Mistaken youth thy Love to Frenzy wrought

Spurnd Calm Reflection and each Sober thought!

A little Time had showd can Charlots Charms

Had Died and faded in a Werters Arms!

For Guilt and meanness ne’er with Thee could dwell

Thy Heart was formd for Genuine Honors Call

Thus had you triumphd oer the fair ones Fall

Still your own hand had aimd the fatal Ball

Mercy itself had scarce your Crime forgiven

While now we Hope you, yet may enter Heaven!
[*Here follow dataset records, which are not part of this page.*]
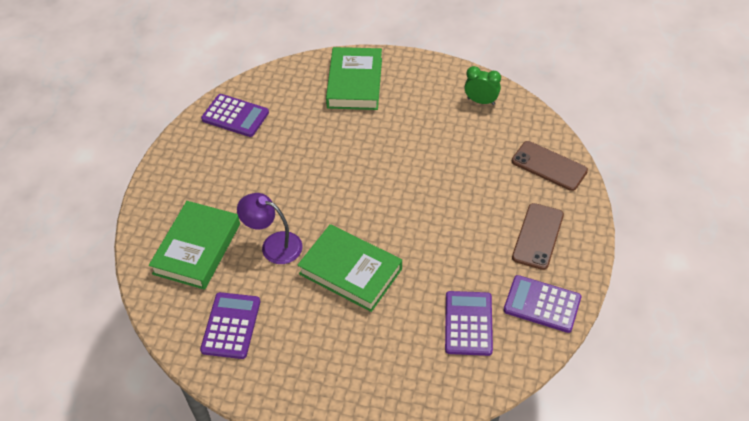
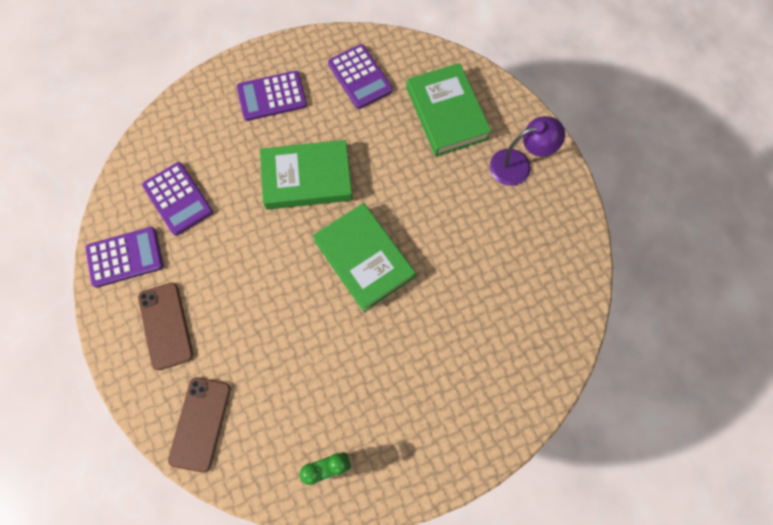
camera: 140 degrees right, 20 degrees up
(235, 116) = (554, 259): purple calculator -> purple calculator (272, 96)
(274, 245) = (389, 158): purple lamp -> purple lamp (518, 165)
(355, 83) = (481, 391): green book -> green book (364, 259)
(549, 166) = (200, 423): brown phone -> brown phone turned 75 degrees counterclockwise

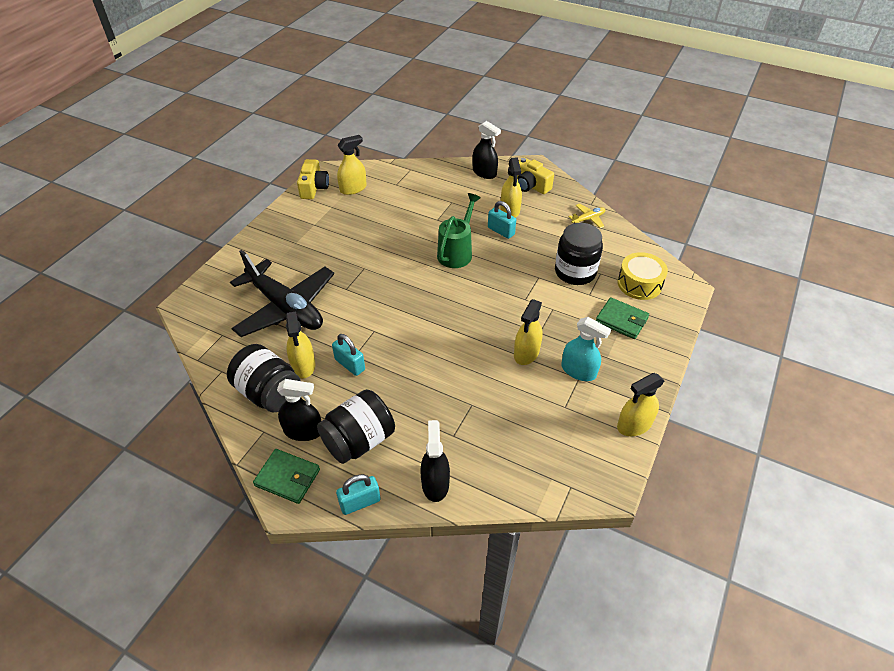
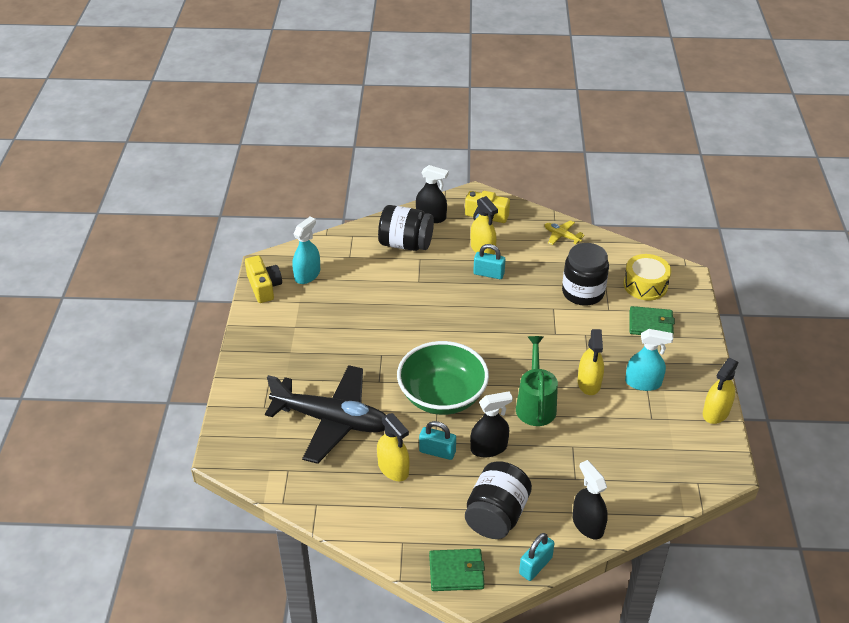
camera: 25 degrees left, 5 degrees down
(269, 393) = (380, 506): black jar -> black jar (405, 244)
(303, 431) = (439, 527): black spray bottle -> black spray bottle (489, 448)
(353, 188) = (307, 275): yellow spray bottle -> turquoise spray bottle
(388, 319) = (442, 396): none -> green bowl
(457, 252) = (461, 308): green watering can -> green watering can (535, 404)
(588, 219) = (562, 236): yellow plane -> yellow plane turned 90 degrees counterclockwise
26 In Book VIII:7, Aristotle writes: “But there is another kind of friendship, viz. that which involves an inequality between the parties, e.g. that of father to son and in general of older to younger, that of man to wife and in general that of ruler and subject. And these friendships differ also from each other; for it is not the same that exists between parents and children and between rulers and subjects, nor is even that of father and son the same as that of son and father, nor that of husband to wife the same as that of wife to husband. … In all friendships implying inequality the love also should be proportional, i.e. the better should be more loved than he loves, and so should the more useful, and similarly in each of the parties, then in a sense arises equality, which is certainly held to be characteristic of friendship.” (Aristotle 220) Schweitzer provides an extended overview and bibliography to understand the ancient context of friendship doctrine and its mutations during the early following centuries (CitationSchweitzer 27–72). A distinction between my point here and Schweitzer’s argument is that the scholar is discussing the issue of egalitarian friendship among women and as a form of female empowerment in early American female to female friendship. In proposing the replacement of a sentimental relationship between a man and a woman with one of friendship, Fergusson implies a preexisting equality between men and women that would allow it to function better than love.